Problem requirements »
Please retype all the records below exactly as they read.

(Input Opens)

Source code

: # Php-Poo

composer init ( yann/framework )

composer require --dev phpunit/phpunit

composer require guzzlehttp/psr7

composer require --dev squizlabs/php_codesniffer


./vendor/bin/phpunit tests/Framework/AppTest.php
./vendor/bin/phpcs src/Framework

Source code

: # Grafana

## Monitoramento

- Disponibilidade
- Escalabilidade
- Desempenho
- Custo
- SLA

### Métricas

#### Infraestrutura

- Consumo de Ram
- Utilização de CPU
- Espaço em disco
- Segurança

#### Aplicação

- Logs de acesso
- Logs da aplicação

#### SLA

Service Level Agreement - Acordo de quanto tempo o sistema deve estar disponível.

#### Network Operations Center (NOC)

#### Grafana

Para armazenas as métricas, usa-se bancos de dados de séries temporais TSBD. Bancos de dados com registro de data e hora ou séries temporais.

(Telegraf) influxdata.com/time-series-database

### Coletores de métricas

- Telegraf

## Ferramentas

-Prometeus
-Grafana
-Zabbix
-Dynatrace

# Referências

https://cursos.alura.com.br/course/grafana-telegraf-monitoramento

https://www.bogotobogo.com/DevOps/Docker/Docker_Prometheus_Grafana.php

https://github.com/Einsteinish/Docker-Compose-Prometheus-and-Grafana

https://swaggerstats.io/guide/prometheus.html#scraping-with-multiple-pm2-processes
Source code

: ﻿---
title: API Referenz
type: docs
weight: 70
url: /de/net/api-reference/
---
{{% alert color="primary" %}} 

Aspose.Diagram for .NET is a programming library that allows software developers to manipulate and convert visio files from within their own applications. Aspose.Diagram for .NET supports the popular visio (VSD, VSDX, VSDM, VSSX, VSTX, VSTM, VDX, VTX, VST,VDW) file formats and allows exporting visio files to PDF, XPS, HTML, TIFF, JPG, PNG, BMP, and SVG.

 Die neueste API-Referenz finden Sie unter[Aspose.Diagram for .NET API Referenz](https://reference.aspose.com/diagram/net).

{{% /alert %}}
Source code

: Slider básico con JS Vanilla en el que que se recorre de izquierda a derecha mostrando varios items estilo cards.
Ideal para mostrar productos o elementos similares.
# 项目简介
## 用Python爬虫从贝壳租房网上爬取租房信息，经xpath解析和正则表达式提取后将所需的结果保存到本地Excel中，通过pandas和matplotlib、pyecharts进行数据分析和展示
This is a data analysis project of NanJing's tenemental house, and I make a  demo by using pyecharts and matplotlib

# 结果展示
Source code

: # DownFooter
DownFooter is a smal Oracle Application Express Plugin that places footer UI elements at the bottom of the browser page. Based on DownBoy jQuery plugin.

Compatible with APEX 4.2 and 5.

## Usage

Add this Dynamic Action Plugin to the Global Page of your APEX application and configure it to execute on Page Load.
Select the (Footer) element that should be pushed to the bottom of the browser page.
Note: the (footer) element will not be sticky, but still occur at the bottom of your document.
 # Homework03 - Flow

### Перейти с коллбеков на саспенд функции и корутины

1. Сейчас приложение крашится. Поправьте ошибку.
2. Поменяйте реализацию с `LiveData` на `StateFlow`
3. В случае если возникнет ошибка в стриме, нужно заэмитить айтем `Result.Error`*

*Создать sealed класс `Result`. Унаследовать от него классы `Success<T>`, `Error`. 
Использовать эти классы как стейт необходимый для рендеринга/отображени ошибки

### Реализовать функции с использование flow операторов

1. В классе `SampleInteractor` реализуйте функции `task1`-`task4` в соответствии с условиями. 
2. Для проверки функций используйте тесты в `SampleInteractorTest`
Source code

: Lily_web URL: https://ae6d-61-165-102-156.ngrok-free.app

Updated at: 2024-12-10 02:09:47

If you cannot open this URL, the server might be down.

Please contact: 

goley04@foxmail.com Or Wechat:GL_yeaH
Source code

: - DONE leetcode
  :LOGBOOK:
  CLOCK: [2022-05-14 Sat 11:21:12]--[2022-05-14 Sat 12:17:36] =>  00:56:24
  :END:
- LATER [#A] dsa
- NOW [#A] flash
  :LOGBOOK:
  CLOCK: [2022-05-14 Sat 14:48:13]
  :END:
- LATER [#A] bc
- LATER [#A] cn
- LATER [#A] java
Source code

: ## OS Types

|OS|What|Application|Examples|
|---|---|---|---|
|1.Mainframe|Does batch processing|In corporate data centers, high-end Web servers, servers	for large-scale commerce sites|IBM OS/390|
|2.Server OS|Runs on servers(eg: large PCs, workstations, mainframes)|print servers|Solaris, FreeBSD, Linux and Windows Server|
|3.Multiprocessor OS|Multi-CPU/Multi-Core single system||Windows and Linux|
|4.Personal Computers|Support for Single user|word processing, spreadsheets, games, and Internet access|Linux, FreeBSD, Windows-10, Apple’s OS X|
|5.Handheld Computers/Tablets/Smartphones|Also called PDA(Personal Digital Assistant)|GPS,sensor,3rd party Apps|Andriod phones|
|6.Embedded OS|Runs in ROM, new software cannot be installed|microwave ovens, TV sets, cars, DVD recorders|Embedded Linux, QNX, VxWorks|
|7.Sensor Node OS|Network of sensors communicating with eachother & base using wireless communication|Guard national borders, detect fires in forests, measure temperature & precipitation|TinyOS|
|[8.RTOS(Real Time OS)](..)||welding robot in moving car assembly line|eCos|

(Input Closes)

Output of the task »
Source code

: # Php-Poo

composer init ( yann/framework )

composer require --dev phpunit/phpunit

composer require guzzlehttp/psr7

composer require --dev squizlabs/php_codesniffer


./vendor/bin/phpunit tests/Framework/AppTest.php
./vendor/bin/phpcs src/Framework

Source code

: # Grafana

## Monitoramento

- Disponibilidade
- Escalabilidade
- Desempenho
- Custo
- SLA

### Métricas

#### Infraestrutura

- Consumo de Ram
- Utilização de CPU
- Espaço em disco
- Segurança

#### Aplicação

- Logs de acesso
- Logs da aplicação

#### SLA

Service Level Agreement - Acordo de quanto tempo o sistema deve estar disponível.

#### Network Operations Center (NOC)

#### Grafana

Para armazenas as métricas, usa-se bancos de dados de séries temporais TSBD. Bancos de dados com registro de data e hora ou séries temporais.

(Telegraf) influxdata.com/time-series-database

### Coletores de métricas

- Telegraf

## Ferramentas

-Prometeus
-Grafana
-Zabbix
-Dynatrace

# Referências

https://cursos.alura.com.br/course/grafana-telegraf-monitoramento

https://www.bogotobogo.com/DevOps/Docker/Docker_Prometheus_Grafana.php

https://github.com/Einsteinish/Docker-Compose-Prometheus-and-Grafana

https://swaggerstats.io/guide/prometheus.html#scraping-with-multiple-pm2-processes
Source code

: ﻿---
title: API Referenz
type: docs
weight: 70
url: /de/net/api-reference/
---
{{% alert color="primary" %}} 

Aspose.Diagram for .NET is a programming library that allows software developers to manipulate and convert visio files from within their own applications. Aspose.Diagram for .NET supports the popular visio (VSD, VSDX, VSDM, VSSX, VSTX, VSTM, VDX, VTX, VST,VDW) file formats and allows exporting visio files to PDF, XPS, HTML, TIFF, JPG, PNG, BMP, and SVG.

 Die neueste API-Referenz finden Sie unter[Aspose.Diagram for .NET API Referenz](https://reference.aspose.com/diagram/net).

{{% /alert %}}
Source code

: Slider básico con JS Vanilla en el que que se recorre de izquierda a derecha mostrando varios items estilo cards.
Ideal para mostrar productos o elementos similares.
# 项目简介
## 用Python爬虫从贝壳租房网上爬取租房信息，经xpath解析和正则表达式提取后将所需的结果保存到本地Excel中，通过pandas和matplotlib、pyecharts进行数据分析和展示
This is a data analysis project of NanJing's tenemental house, and I make a  demo by using pyecharts and matplotlib

# 结果展示
Source code

: # DownFooter
DownFooter is a smal Oracle Application Express Plugin that places footer UI elements at the bottom of the browser page. Based on DownBoy jQuery plugin.

Compatible with APEX 4.2 and 5.

## Usage

Add this Dynamic Action Plugin to the Global Page of your APEX application and configure it to execute on Page Load.
Select the (Footer) element that should be pushed to the bottom of the browser page.
Note: the (footer) element will not be sticky, but still occur at the bottom of your document.
 # Homework03 - Flow

### Перейти с коллбеков на саспенд функции и корутины

1. Сейчас приложение крашится. Поправьте ошибку.
2. Поменяйте реализацию с `LiveData` на `StateFlow`
3. В случае если возникнет ошибка в стриме, нужно заэмитить айтем `Result.Error`*

*Создать sealed класс `Result`. Унаследовать от него классы `Success<T>`, `Error`. 
Использовать эти классы как стейт необходимый для рендеринга/отображени ошибки

### Реализовать функции с использование flow операторов

1. В классе `SampleInteractor` реализуйте функции `task1`-`task4` в соответствии с условиями. 
2. Для проверки функций используйте тесты в `SampleInteractorTest`
Source code

: Lily_web URL: https://ae6d-61-165-102-156.ngrok-free.app

Updated at: 2024-12-10 02:09:47

If you cannot open this URL, the server might be down.

Please contact: 

goley04@foxmail.com Or Wechat:GL_yeaH
Source code

: - DONE leetcode
  :LOGBOOK:
  CLOCK: [2022-05-14 Sat 11:21:12]--[2022-05-14 Sat 12:17:36] =>  00:56:24
  :END:
- LATER [#A] dsa
- NOW [#A] flash
  :LOGBOOK:
  CLOCK: [2022-05-14 Sat 14:48:13]
  :END:
- LATER [#A] bc
- LATER [#A] cn
- LATER [#A] java
Source code

: ## OS Types

|OS|What|Application|Examples|
|---|---|---|---|
|1.Mainframe|Does batch processing|In corporate data centers, high-end Web servers, servers	for large-scale commerce sites|IBM OS/390|
|2.Server OS|Runs on servers(eg: large PCs, workstations, mainframes)|print servers|Solaris, FreeBSD, Linux and Windows Server|
|3.Multiprocessor OS|Multi-CPU/Multi-Core single system||Windows and Linux|
|4.Personal Computers|Support for Single user|word processing, spreadsheets, games, and Internet access|Linux, FreeBSD, Windows-10, Apple’s OS X|
|5.Handheld Computers/Tablets/Smartphones|Also called PDA(Personal Digital Assistant)|GPS,sensor,3rd party Apps|Andriod phones|
|6.Embedded OS|Runs in ROM, new software cannot be installed|microwave ovens, TV sets, cars, DVD recorders|Embedded Linux, QNX, VxWorks|
|7.Sensor Node OS|Network of sensors communicating with eachother & base using wireless communication|Guard national borders, detect fires in forests, measure temperature & precipitation|TinyOS|
|[8.RTOS(Real Time OS)](..)||welding robot in moving car assembly line|eCos|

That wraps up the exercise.